Answer
comp$_{\vec{v}}$ $\vec{u}=\sqrt{2}$
Work Step by Step
$\vec{u}=\langle-3,5\rangle$ $,$ $\vec{v}=\langle\frac{1}{\sqrt{2}},\frac{1}{\sqrt{2}}\rangle$
The component of $\vec{u}$ along $\vec{v}$ is comp$_{\vec{v}}$ $\vec{u}=\dfrac{\vec{u}\cdot\vec{v}}{|\vec{v}|}$
where $\vec{u}\cdot\vec{v}$ is the dot product of the vectors $\vec{u}$ and $\vec{v}$ and $|\vec{v}|$ is the magnitude of the vector $\vec{v}$.

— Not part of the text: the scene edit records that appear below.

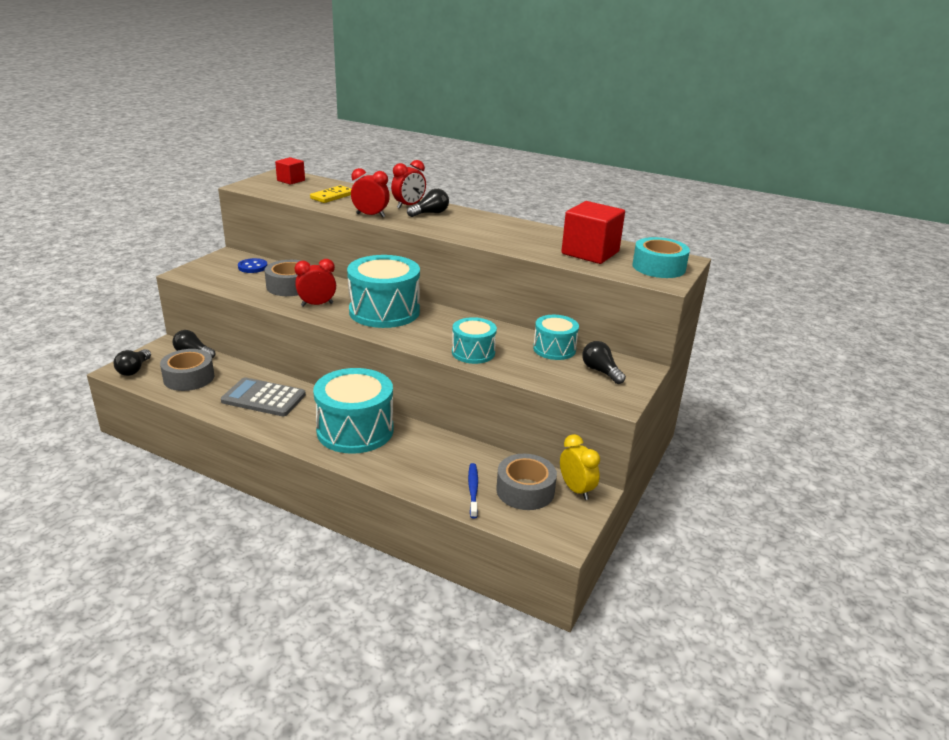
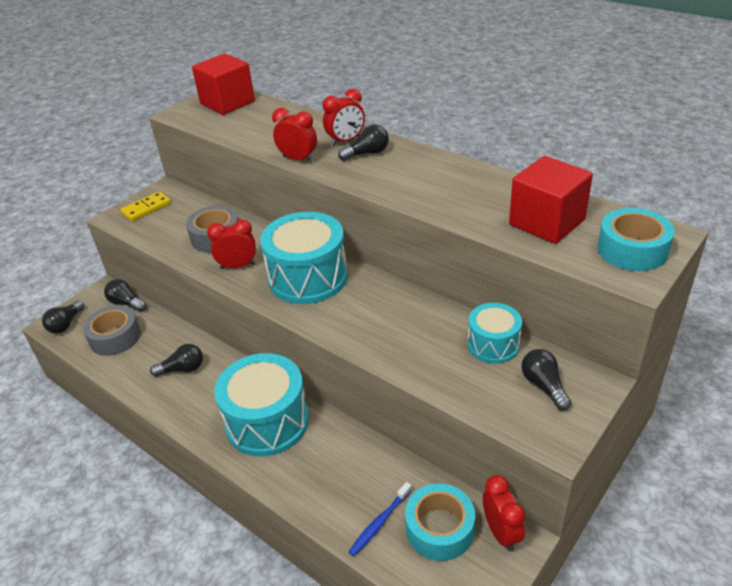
camera: 15 degrees right, 10 degrees up
grey calculator [221,377,306,416] -> black light bulb [150,344,203,377]
blue button [238,258,267,273] -> none
red cube [275,157,305,185] -> red cube [192,54,255,115], size x1.82
yellow domino [310,185,351,203] -> yellow domino moved to [120,191,171,221]
turquoise drum [452,317,497,364] -> none
blue toothbrush [468,463,478,519] -> blue toothbrush turned 150 degrees counterclockwise [348,482,412,556]
grey tape [496,454,557,510] -> turquoise tape [405,483,475,561]
yellow clock [560,434,600,500] -> red clock [483,475,525,552]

Find $\vec{u}\cdot\vec{v}$ by multiplying corresponding components and adding:
$\vec{u}\cdot\vec{v}=(-3)\Big(\dfrac{1}{\sqrt{2}}\Big)+(5)\Big(\dfrac{1}{\sqrt{2}}\Big)=-\dfrac{3}{\sqrt{2}}+\dfrac{5}{\sqrt{2}}=\dfrac{2}{\sqrt{2}}=\sqrt{2}$
Find $|\vec{v}|$:
$|\vec{v}|=\sqrt{\Big(\dfrac{1}{\sqrt{2}}\Big)^{2}+\Big(\dfrac{1}{\sqrt{2}}\Big)^{2}}=\sqrt{\dfrac{1}{2}+\dfrac{1}{2}}=\sqrt{\dfrac{2}{2}}=\sqrt{1}=1$
Substitute $\vec{u}\cdot\vec{v}$ and $|\vec{v}|$ into the formula and evaluate:
comp$_{\vec{v}}$ $\vec{u}=\dfrac{\sqrt{2}}{1}=\sqrt{2}$